Bridges promised that Factiva would modify the date-searching default screen to "Current Year" by midnight on October 12. The company would also place warnings and help statements on the service, and send e-mail notifications to subscribers. The company's best advice was to use the "All Dates" option. Users particularly interested in articles from the years 1999 or 2000 could specify date sorting instead of relevance ranking as their display instruction in the "Advanced Searching" module and then scan through screens of data until they reached what they needed. However, Bridges indicated that a final fix, returning to an effective "Current and Previous Year" option, could take months.
On October 13, I checked the Publications Library. The specific date ranging worked for 1999 and 2000, singly or combined. However, the "Current and Previous Year" continued as the default option and continued to retrieve only articles from the year 2001.
On October 14, I checked the Publications Library again. This time the "Current and Previous Year" worked, gathering all of the years 2001, 2000, and 1999.
So the problem was fixed and faster than anticipated. But what lessons does this teach us? In an end-user searching world, traditional information industry firms can no longer rely on professional searchers serving as their early-warning system. The firms may have to do more in-house technical checking and build in more protective procedures to avoid such glitches. Motivation should be high, particularly in this case. Factiva does not charge for searching, only for finding and retrieving search results. Not only customers lose when the service fails to retrieve items of interest, so does Factiva.
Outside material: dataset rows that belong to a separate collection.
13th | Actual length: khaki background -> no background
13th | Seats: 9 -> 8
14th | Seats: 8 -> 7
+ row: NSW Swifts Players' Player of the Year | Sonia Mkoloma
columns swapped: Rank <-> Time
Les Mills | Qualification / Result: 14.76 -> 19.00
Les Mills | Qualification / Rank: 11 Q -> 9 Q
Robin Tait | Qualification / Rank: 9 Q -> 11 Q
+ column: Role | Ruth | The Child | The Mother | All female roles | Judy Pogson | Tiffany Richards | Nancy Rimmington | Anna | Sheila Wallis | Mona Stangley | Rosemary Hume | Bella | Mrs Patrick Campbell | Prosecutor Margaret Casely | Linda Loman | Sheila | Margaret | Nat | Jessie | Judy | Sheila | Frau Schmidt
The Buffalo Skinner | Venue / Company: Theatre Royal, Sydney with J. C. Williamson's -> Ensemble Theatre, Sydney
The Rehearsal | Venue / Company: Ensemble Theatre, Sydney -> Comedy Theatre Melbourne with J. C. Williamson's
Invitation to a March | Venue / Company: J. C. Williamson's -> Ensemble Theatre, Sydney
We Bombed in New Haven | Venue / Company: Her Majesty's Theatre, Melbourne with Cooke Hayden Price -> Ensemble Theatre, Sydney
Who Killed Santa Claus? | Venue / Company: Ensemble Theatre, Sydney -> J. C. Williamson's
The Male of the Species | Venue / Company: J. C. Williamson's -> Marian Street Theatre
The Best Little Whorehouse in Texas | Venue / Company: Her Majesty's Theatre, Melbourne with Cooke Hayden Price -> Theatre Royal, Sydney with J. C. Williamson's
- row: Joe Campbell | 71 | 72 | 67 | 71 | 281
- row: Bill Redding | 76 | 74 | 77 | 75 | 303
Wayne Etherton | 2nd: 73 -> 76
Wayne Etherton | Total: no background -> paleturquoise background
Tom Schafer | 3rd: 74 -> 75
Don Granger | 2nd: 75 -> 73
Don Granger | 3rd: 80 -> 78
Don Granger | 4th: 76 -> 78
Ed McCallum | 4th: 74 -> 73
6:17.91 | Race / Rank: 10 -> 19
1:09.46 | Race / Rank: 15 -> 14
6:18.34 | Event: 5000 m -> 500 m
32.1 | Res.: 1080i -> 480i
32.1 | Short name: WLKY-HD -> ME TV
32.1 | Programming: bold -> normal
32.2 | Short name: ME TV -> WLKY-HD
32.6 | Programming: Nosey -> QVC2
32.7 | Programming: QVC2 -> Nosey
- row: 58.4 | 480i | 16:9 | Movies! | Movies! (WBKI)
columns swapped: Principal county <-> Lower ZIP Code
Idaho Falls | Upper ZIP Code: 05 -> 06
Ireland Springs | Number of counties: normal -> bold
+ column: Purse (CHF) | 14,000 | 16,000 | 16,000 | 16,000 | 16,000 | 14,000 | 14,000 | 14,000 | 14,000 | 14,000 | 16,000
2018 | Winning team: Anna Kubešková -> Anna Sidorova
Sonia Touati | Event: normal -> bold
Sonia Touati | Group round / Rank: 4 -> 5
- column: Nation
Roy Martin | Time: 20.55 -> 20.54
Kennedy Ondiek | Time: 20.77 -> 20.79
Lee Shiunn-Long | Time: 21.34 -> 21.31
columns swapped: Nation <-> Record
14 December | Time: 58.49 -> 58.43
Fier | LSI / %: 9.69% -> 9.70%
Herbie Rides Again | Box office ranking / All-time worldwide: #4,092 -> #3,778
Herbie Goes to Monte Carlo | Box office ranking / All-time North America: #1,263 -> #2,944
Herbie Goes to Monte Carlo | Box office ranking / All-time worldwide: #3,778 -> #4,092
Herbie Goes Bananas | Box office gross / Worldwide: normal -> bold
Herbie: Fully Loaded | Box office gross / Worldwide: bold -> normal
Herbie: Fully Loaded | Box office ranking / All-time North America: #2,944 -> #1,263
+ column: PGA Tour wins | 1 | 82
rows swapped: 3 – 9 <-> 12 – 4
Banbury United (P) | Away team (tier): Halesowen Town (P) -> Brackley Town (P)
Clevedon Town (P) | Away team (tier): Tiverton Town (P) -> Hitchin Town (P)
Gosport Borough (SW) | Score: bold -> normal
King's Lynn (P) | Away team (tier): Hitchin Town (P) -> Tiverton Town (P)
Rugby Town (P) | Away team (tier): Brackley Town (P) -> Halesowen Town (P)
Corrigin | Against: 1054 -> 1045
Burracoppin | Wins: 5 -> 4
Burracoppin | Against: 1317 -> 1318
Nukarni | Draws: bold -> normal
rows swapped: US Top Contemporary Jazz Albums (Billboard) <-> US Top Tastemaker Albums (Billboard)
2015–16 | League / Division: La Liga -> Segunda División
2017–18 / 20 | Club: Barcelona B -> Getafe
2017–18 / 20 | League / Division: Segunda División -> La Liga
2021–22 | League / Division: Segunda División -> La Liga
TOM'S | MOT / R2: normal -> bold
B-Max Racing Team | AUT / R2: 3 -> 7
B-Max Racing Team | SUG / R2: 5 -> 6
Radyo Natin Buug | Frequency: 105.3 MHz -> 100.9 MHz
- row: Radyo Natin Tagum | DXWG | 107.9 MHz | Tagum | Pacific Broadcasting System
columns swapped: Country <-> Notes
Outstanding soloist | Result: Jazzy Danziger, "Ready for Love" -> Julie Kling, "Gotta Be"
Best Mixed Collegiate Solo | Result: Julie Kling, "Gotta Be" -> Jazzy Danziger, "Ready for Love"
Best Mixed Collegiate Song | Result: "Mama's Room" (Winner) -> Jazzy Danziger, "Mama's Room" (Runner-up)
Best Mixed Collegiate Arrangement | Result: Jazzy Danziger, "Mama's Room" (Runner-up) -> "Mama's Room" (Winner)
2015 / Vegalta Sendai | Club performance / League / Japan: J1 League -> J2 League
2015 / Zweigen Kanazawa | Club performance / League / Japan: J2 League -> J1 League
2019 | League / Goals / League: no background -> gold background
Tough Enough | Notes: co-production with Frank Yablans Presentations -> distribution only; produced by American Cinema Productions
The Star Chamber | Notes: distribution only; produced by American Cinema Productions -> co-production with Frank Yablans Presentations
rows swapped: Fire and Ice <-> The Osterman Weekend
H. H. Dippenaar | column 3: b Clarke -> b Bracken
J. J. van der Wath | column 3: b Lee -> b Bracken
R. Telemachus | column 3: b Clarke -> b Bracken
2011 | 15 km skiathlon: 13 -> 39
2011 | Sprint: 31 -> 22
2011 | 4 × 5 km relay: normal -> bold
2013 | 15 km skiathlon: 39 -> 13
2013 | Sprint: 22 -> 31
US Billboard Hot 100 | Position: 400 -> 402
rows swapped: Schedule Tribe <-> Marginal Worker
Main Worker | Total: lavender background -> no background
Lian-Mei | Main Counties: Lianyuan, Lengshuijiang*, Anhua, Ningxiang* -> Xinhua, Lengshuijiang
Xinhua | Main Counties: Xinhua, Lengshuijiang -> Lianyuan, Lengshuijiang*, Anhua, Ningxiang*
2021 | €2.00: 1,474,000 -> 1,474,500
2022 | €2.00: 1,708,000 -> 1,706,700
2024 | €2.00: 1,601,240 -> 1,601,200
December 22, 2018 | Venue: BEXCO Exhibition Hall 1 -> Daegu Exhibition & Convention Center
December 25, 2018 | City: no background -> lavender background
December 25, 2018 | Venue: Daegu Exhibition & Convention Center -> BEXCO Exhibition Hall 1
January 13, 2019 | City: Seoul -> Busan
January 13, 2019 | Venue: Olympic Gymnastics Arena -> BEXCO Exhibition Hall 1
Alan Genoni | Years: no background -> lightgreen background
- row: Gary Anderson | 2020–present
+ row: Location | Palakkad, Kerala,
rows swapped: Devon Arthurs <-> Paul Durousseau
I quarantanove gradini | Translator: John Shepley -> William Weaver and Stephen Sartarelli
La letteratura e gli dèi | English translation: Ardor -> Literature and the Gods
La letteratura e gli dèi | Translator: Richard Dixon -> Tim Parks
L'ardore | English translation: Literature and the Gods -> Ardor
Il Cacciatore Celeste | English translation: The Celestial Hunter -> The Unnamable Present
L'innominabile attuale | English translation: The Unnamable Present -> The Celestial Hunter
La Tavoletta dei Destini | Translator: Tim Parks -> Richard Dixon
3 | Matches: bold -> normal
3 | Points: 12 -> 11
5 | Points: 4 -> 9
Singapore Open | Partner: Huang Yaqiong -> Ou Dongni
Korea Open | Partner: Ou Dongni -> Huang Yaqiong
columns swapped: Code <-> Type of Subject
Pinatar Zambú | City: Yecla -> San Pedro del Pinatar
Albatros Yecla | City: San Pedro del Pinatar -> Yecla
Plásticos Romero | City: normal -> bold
More important, the policies and procedures for handling such glitches—posting warning notices on home pages and sending out e-mail alerts—just won't cut it when dealing with end-user markets. Factiva's Publications Library goes out to end-users through systems that do not require registration, e.g., through dowjones.com and a network of affiliate Web site outlets. Users only give names and contact information when they decide to buy an article. So how could Factiva notify any of those many users effectively? Only by alerting users at the search page, something that end-users still might not notice.
Ultimately, Factiva seems to have found the best course, namely a permanent fix. But maybe just one more check, starting October 15?